AI image challenge

The growth of artificial intelligence (AI) is expected to provide valuable tools for the field of radiology. That's why we created the AI Image Challenge, a program dedicated to fostering and demonstrating AI and machine learning capabilities.

In these challenges, we encourage artificial intelligence researchers to create applications that perform a defined task according to specified performance measures. The ultimate goal for the program is to demonstrate how machine learning and AI can benefit radiology and improve patient care.

If you have any questions about the program, please email informatics@rsna.org.

Challenges

The AI Image Challenge will be an ongoing competition. Check here for all the latest information and challenge details.

2018: Pneumonia detection

For the 2018 challenge, we invited teams of data scientists and radiologists to use chest x-ray datasets made public by the National Institutes of Health (NIH) to develop algorithms to identify and localize pneumonia.

Prizes

Kaggle, Inc., in partnership with RSNA, will award $30,000 in prizes to the winning entries of the challenge.

How it works

The challenge has two phases and two corresponding datasets: training and evaluation. The training phase ran through October 24. During this phase, participants used the training dataset to develop algorithms that replicated the annotations provided by the radiology observers.

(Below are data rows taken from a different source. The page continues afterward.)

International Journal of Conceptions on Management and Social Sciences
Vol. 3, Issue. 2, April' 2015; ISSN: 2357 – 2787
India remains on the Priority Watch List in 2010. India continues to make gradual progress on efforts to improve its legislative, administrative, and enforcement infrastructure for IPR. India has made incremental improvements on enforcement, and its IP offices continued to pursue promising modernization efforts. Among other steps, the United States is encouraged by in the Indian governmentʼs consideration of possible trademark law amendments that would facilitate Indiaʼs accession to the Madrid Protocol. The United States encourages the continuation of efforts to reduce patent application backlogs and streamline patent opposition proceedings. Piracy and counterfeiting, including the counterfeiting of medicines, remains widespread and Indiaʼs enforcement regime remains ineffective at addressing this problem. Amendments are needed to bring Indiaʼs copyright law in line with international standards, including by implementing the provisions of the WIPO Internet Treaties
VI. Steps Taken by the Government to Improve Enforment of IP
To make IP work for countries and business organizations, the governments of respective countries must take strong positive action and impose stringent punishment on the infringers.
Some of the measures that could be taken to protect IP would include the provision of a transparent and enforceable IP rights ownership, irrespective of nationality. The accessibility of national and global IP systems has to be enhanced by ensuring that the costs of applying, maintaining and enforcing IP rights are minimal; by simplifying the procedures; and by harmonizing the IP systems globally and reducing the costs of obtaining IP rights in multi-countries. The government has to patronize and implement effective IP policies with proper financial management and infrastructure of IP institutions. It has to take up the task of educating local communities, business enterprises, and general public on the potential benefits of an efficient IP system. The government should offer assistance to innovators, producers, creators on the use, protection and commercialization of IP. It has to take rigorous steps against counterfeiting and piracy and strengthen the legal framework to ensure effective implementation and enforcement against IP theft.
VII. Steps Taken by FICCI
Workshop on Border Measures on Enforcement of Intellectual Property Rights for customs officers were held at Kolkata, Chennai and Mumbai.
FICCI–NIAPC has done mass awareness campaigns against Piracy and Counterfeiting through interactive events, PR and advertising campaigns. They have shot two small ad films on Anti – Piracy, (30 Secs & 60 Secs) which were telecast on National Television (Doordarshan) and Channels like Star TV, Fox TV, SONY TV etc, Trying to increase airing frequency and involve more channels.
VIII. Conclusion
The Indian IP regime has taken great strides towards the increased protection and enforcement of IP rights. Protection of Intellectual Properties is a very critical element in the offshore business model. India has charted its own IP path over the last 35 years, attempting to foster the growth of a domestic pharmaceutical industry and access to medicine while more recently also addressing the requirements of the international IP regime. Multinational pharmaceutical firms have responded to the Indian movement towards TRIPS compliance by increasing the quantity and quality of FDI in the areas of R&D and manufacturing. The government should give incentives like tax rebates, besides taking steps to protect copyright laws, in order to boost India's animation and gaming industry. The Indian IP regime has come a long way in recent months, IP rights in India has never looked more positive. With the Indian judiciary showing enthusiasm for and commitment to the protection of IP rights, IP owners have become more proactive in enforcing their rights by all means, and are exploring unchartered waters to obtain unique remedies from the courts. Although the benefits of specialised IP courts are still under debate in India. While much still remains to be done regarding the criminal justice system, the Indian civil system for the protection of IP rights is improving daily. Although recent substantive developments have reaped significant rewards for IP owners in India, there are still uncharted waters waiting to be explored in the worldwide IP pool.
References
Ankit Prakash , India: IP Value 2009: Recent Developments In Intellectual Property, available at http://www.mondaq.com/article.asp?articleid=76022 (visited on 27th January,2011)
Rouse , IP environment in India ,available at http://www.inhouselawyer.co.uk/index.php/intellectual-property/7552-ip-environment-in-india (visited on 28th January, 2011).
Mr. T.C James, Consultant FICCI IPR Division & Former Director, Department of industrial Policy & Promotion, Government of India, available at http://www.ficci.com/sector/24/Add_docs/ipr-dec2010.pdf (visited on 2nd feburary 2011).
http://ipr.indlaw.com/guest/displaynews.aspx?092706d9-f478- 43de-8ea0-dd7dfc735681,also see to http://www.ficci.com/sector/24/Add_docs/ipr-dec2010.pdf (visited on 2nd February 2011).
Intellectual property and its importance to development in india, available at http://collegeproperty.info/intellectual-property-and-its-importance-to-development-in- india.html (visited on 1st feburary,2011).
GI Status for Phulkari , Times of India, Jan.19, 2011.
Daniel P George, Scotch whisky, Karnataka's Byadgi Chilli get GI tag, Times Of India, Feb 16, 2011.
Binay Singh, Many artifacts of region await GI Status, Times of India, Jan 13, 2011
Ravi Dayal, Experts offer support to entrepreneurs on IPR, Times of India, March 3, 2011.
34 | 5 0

The evaluation phase, from October 25 - 31, is when participants run their algorithms on the testing portion of the dataset. This dataset had no visible annotations.

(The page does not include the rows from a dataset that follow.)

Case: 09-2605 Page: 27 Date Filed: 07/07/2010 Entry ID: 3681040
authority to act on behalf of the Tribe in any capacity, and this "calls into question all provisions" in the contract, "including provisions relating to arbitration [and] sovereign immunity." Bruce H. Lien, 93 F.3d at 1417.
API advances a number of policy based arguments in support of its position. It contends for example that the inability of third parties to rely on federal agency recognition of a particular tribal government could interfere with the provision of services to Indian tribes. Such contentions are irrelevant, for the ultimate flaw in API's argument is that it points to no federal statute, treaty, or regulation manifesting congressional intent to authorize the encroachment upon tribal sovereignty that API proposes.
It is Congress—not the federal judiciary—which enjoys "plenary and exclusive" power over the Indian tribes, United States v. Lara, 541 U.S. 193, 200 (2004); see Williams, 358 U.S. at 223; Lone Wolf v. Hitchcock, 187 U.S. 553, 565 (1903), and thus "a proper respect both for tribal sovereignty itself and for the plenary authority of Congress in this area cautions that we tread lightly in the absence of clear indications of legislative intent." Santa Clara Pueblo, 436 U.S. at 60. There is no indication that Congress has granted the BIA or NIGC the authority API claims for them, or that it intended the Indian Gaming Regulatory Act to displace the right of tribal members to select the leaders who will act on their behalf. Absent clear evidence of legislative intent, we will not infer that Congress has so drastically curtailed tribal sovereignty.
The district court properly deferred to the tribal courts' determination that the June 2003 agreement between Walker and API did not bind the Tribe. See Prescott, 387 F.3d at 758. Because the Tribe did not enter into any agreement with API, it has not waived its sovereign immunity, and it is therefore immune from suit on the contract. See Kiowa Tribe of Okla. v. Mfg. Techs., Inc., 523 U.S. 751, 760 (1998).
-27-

All results will be compared to the annotations on the testing datasets provided by expert radiology observers to determine the winners. Challenge results will be announced in early November and top submissions will be recognized at the Machine Learning Showcase at RSNA 2018.

For detailed information about this challenge, visit the Kaggle site.

Past challenges

2017: Bone-age assessment

The first AI Image Challenge focused on assessing bone age from pediatric hand radiographs.

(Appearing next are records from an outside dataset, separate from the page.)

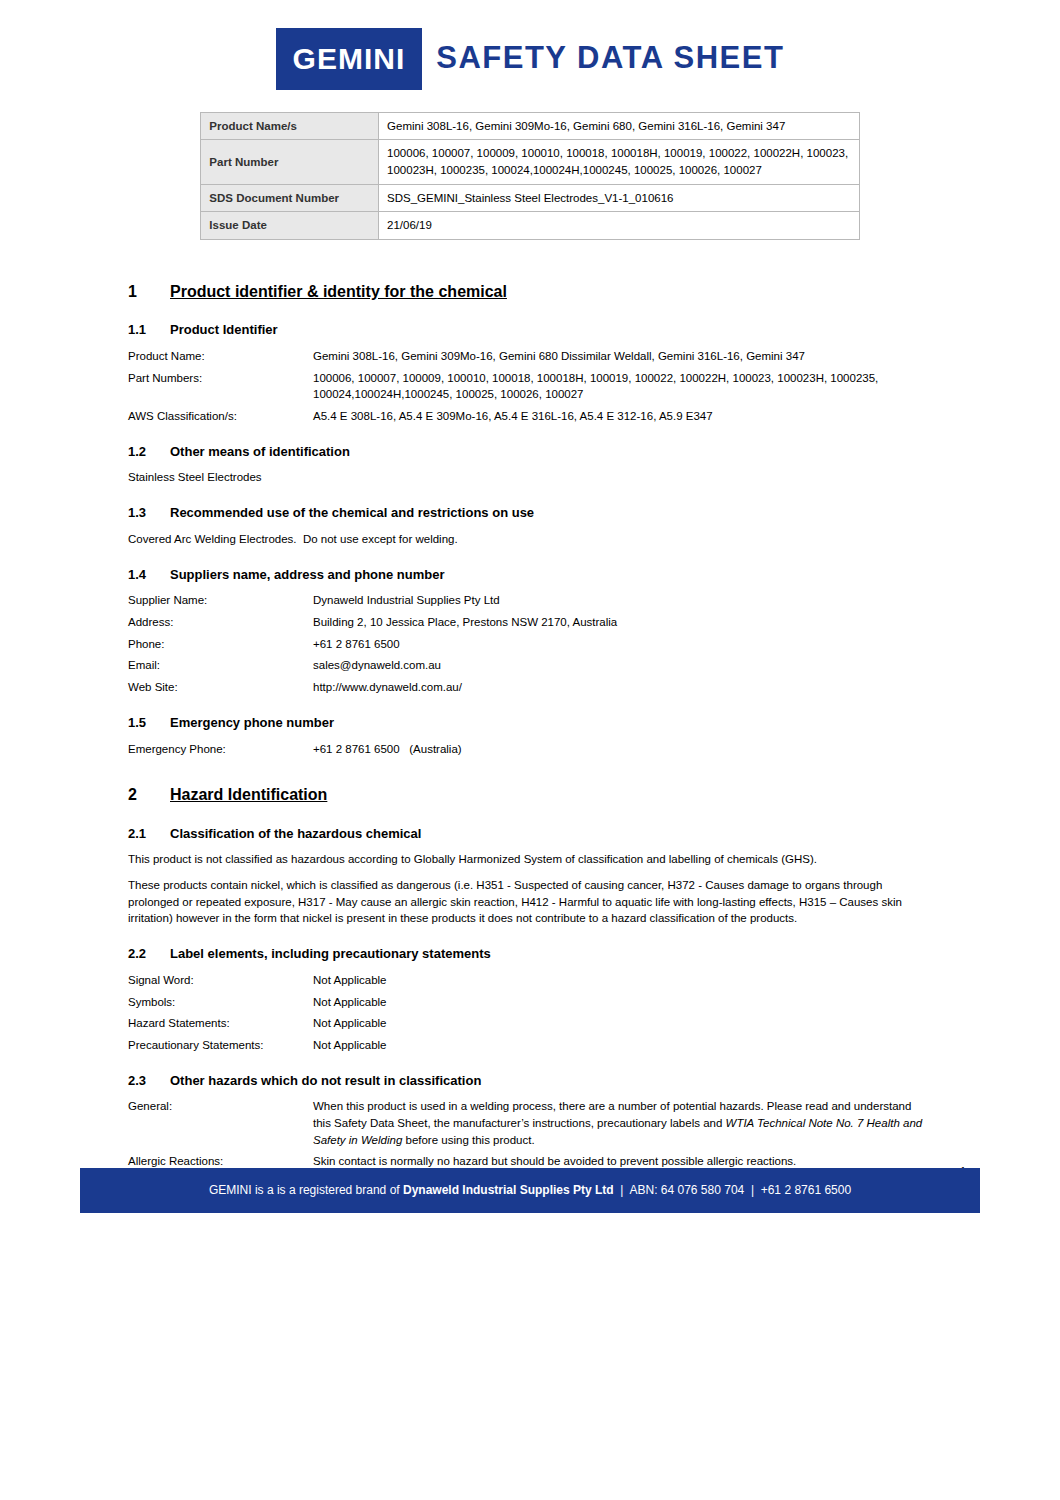GEMINI
SAFETY DATA SHEET
| Product Name/s | Gemini 308L-16, Gemini 309Mo-16, Gemini 680, Gemini 316L-16, Gemini 347 |
| Part Number | 100006, 100007, 100009, 100010, 100018, 100018H, 100019, 100022, 100022H, 100023, 100023H, 1000235, 100024,100024H,1000245, 100025, 100026, 100027 |
| SDS Document Number | SDS_GEMINI_Stainless Steel Electrodes_V1-1_010616 |
| Issue Date | 21/06/19 |
1 Product identifier & identity for the chemical
1.1 Product Identifier
Product Name:
Gemini 308L-16, Gemini 309Mo-16, Gemini 680 Dissimilar Weldall, Gemini 316L-16, Gemini 347
Part Numbers:
100006, 100007, 100009, 100010, 100018, 100018H, 100019, 100022, 100022H, 100023, 100023H, 1000235, 100024,100024H,1000245, 100025, 100026, 100027
AWS Classification/s:
A5.4 E 308L-16, A5.4 E 309Mo-16, A5.4 E 316L-16, A5.4 E 312-16, A5.9 E347
1.2 Other means of identification
Stainless Steel Electrodes
1.3 Recommended use of the chemical and restrictions on use
Covered Arc Welding Electrodes. Do not use except for welding.
1.4 Suppliers name, address and phone number
Supplier Name:
Dynaweld Industrial Supplies Pty Ltd
Address:
Building 2, 10 Jessica Place, Prestons NSW 2170, Australia
Phone:
+61 2 8761 6500
Email:
sales@dynaweld.com.au
Web Site:
http://www.dynaweld.com.au/
1.5 Emergency phone number
Emergency Phone:
+61 2 8761 6500 (Australia)
2 Hazard Identification
2.1 Classification of the hazardous chemical
This product is not classified as hazardous according to Globally Harmonized System of classification and labelling of chemicals (GHS).
These products contain nickel, which is classified as dangerous (i.e. H351 - Suspected of causing cancer, H372 - Causes damage to organs through prolonged or repeated exposure, H317 - May cause an allergic skin reaction, H412 - Harmful to aquatic life with long-lasting effects, H315 – Causes skin irritation) however in the form that nickel is present in these products it does not contribute to a hazard classification of the products.
2.2 Label elements, including precautionary statements
Signal Word:
Not Applicable
Symbols:
Not Applicable
Hazard Statements:
Not Applicable
Precautionary Statements:
Not Applicable
2.3 Other hazards which do not result in classification
General:
When this product is used in a welding process, there are a number of potential hazards. Please read and understand this Safety Data Sheet, the manufacturer’s instructions, precautionary labels and WTIA Technical Note No. 7 Health and Safety in Welding before using this product.
Allergic Reactions:
Skin contact is normally no hazard but should be avoided to prevent possible allergic reactions.
Electric Shock:
Electrical shock can kill.
Radiation:
Arc rays can injure eyes and burn skin.
1
GEMINI is a is a registered brand of Dynaweld Industrial Supplies Pty Ltd | ABN: 64 076 580 704 | +61 2 8761 6500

Over 250 participants, comprised of radiologists, technology companies, computer scientists, engineers and other medical specialists, competed in the challenge. Participants worked in 29 teams to submit the outcomes of their algorithms. Teams with the most accurate predictions were announced at RSNA 2017.

The winning algorithm provides radiologists with an automated method for analyzing bone age — a significant improvement on current methods which can be cumbersome and time-consuming.